(YOUR OBJECTIVE): Reproduce a passage of the pandas issue thread word for word, beginning at the words "I'm not sure" and stopping after the words "to look through.".

(DOCUMENT EXCERPT):
◇ ◇ ◇
The problem arises here arr == x, which fails when arr contains pd.NA, as pointed out above.

@TomAugspurger @jorisvandenbossche Do you have any suggestions how to tackle this bug? I noticed that handling pd.NA behaviour has been discussed in other issues, e.g. this one: https://github.com/pandas-dev/pandas/issues/32265

Comment From: TomAugspurger

I'm not sure offhand, sorry. But it seems like NA values should be considered False there, so perhaps fill it with something other than the value to mask? Some of the methods in core.arrays.boolean may be helpful to look through.

Comment From: tsoernes

Can we get this for 1.0.2 that would be awesome

Comment From: jorisvandenbossche

Note that this is working fine with string dtype:

In [4]: ser = pd.DataFrame({'a': ['nil', pd.NA]}, dtype="string") 

In [5]: ser.replace('nil', 'anything else')
Out[5]: 
               a
0  anything else
1           <NA>

So it is specifically for NA in object dtype (something we actually don't really test yet, I think).

The problem arises here arr == x, which fails when arr contains pd.NA, as pointed out above.

This might be related to the comparison deprecations in numpy (there are other cases where comparisons return a scalar True/False, instead of doing it element-wise), you also see the deprecation warning. Now in general, numpy might not be able to handle this: the comparison with pd.NA returns pd.NA, so it cannot be put in a boolean ndarray (which numpy expects to do for a comparison, I suppose). So the deprecation might be correct that it will fail in the future.

If we want to handle pd.NA in object dtype better, we will need to start using masks as well, and not rely on numpy behaviour.

For example, also this is wrong:

In [9]: pd.Series([1, pd.NA], dtype=object) >= 1
Out[9]: 
0     True
1    False
dtype: bool

(we should probably open a separate issue about "pd.NA in object dtype", and the best way forward here generally)

Comment From: simonjayhawkins

(we should probably open a separate issue about "pd.NA in object dtype", and the best way forward here generally)

32931

Comment From: tsibley

@jorisvandenbossche

Note that this is working fine with string dtype:

As of 1.1.0 at least, it's not working fine:

>>> import pandas as pd
>>> pd.__version__
'1.1.0'

>>> s = pd.Series(["a", "", "b", pd.NA], dtype="string")
>>> s
0       a
1        
2       b
3    <NA>
dtype: string

>>> s.replace("", pd.NA)
◇ ◇ ◇
[Dataset rows]

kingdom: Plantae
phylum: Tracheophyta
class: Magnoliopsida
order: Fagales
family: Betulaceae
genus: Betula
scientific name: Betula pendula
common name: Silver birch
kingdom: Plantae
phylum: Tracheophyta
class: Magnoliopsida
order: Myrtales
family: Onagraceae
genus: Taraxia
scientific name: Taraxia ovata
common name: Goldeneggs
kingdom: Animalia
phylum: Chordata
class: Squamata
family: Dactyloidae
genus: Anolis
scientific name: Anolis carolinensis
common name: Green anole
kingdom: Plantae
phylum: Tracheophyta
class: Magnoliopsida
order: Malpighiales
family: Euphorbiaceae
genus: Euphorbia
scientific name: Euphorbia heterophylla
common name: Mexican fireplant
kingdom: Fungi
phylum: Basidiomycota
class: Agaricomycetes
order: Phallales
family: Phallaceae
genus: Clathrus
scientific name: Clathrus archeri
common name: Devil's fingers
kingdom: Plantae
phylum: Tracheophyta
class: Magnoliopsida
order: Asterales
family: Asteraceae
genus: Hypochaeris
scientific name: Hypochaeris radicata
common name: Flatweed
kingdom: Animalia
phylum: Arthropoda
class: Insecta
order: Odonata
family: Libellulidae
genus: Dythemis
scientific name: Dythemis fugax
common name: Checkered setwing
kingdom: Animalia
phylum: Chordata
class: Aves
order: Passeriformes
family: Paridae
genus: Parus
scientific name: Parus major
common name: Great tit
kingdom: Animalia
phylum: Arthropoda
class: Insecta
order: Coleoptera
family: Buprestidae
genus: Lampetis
◇ ◇ ◇
(RESPONSE TO THIS EXERCISE):
I'm not sure offhand, sorry. But it seems like NA values should be considered False there, so perhaps fill it with something other than the value to mask? Some of the methods in core.arrays.boolean may be helpful to look through.